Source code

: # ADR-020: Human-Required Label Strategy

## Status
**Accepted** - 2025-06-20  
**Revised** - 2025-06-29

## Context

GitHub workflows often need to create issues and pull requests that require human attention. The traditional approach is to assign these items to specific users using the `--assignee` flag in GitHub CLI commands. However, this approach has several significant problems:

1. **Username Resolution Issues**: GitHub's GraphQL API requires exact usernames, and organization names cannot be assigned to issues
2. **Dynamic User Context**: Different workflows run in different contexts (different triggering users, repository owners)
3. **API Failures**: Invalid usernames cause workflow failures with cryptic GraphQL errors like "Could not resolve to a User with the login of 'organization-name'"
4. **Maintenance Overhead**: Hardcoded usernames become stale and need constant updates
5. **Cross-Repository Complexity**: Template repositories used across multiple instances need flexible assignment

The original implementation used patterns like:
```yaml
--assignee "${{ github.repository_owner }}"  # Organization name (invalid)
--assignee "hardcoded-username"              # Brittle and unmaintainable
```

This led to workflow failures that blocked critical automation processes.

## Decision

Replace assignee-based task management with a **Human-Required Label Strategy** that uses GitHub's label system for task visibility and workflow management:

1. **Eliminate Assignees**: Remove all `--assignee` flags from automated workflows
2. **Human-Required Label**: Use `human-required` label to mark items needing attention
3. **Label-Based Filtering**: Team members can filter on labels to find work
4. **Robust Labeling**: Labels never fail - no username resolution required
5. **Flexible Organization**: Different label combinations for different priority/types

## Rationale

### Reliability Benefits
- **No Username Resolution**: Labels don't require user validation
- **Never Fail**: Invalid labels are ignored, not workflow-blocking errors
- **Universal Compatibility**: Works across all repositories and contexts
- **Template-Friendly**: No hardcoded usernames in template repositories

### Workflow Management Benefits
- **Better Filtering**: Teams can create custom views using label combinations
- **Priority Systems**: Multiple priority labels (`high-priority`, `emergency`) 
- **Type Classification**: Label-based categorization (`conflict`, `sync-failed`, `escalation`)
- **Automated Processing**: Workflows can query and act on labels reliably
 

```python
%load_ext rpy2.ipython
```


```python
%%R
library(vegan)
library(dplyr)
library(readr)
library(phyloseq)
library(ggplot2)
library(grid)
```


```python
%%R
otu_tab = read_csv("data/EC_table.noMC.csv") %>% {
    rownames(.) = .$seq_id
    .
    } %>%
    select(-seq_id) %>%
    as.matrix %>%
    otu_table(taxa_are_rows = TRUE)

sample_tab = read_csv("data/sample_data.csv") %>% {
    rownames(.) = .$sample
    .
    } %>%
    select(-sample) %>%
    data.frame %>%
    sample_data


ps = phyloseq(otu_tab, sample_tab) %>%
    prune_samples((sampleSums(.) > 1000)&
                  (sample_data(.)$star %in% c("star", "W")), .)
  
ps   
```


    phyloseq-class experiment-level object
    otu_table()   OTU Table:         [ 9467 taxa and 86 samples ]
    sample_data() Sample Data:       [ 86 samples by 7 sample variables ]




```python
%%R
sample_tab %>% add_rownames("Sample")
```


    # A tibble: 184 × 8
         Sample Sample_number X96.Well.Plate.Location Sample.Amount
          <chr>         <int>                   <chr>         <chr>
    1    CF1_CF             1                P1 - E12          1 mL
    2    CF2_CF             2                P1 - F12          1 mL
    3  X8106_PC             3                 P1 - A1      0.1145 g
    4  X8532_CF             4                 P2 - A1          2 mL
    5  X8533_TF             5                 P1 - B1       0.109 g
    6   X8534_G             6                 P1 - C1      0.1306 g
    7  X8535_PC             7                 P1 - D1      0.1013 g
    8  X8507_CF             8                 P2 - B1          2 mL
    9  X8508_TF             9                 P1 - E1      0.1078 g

_Task details_
The output should be exactly the lines above from the line containing "phyloseq-class experiment-level object" to the line containing "# A tibble: 184 × 8", inclusive, with no other lines.

_Solution for this problem_
    phyloseq-class experiment-level object
    otu_table()   OTU Table:         [ 9467 taxa and 86 samples ]
    sample_data() Sample Data:       [ 86 samples by 7 sample variables ]




```python
%%R
sample_tab %>% add_rownames("Sample")
```


    # A tibble: 184 × 8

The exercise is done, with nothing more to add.